━━━━━ SOURCE MATERIAL

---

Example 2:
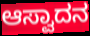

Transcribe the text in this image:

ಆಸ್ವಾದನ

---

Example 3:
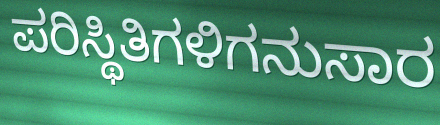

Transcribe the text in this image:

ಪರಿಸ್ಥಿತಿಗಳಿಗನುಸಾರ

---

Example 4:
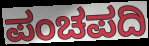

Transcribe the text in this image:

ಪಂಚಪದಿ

━━━━━━━━━━
━━━━━ SOURCE MATERIAL

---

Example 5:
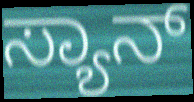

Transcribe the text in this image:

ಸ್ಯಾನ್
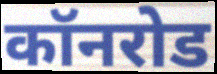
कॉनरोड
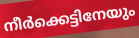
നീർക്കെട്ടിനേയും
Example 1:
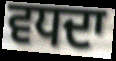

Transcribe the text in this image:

━━━━━━━━━━

**TASK BRIEF**
Check the entries above for the word "Example" and copy every line where it turns up.

**SOLUTION TO THIS TASK**
Example 2:
Example 3:
Example 4:
Example 5:
Example 1:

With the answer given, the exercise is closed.